Insomnia can only be resolved by changing your mindset towards sleep. It’s not easy and it takes time. I’m still working on it too.It’s a good idea to listen to all the suggestions on this forum to try and find something that works for you. We are all sufferers and know what you are going through. We are all different too, so keep reading and find something that resonates with you. Good luck.
July 8, 2025 at 4:59 am #89620I read here that a woman and a man had hallucinations and psychosis due to lack of sleep. That scared me so much
July 8, 2025 at 5:14 am #89622Dear @Anni
You don’t know the context about other people’s insomnia. The real question here is have you gone crazy? Are you hallucinating? Then why are you still able to form sentences and express yourself here? And you claim to have insomnia for over a year already, sleeping 3 hours each night. During the year, have you experienced any of the stuff you are scared of? Well, if it hasn’t happened, what makes you think it will be likely to happen either, given your experiences so far is nothing of the sort. The question really boils down to: why are you scared of things that haven’t happened or may never even happen? Why won’t you only worry once it has happened and NOT before? If those things you are scared of NEVER happen, why worry now? Aren’t you shouldering the burden unnecessarily and make yourself needlessly suffer for no good present reason?
If you want to cure your insomnia, you have to stop being afraid of it. Have more insomnia to beat insomnia! Do the complete opposite of what you’re thinking you should be doing. Instead of spending more time in bed, spend less. Get out and do more. If you think coffee makes you sleepless, actually drink more. Show insomnia what you are made of. That you are a strong person and won’t be easily bullied. Nothing will grab you by the nose and make you go around in circles of fear like this insomnia is doing. Don’t let insomnia define who you are or what you are capable of.

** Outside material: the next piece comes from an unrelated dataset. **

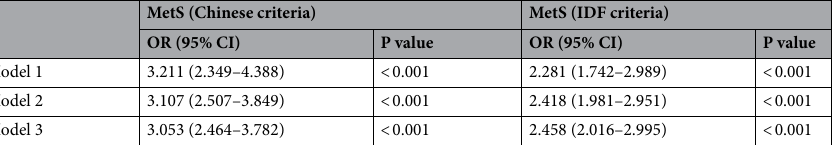
Table 3. Association between the THR and MetS according to models with different risk factors. Model 1: not adjusted. Model 2: adjusted for sex. BMI, hyperurecemia and eGFR. Model 3: adjusted for sex, age, BMI, hyperurecemia and eGFR, current smoking, current drinking and physical activity. BMI body mass index, CI conference interval, eGFR estimated glomerular filtration rate, IDF international diabetes federation, MetS metabolic syndrome, OR odds ratio, THR total and high density lipoprotein cholesterol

July 8, 2025 at 5:39 am #89624Thanks for your answer. I’m so scared that I won’t be able to sleep for many days in a row. zero sleep… and then getting these effects. There was a time when I didn’t sleep for many days and then took medication. I had severe side effects and was no longer allowed to take any tablets. Now I’m afraid that I won’t be able to help myself anymore when i cant sleep for many days do you understand?
July 8, 2025 at 5:42 am #89626I think about sleep all day and I’m terribly afraid. I’m in hyperarousal all the time and don’t know how I can let go of the fear and sleeplessness.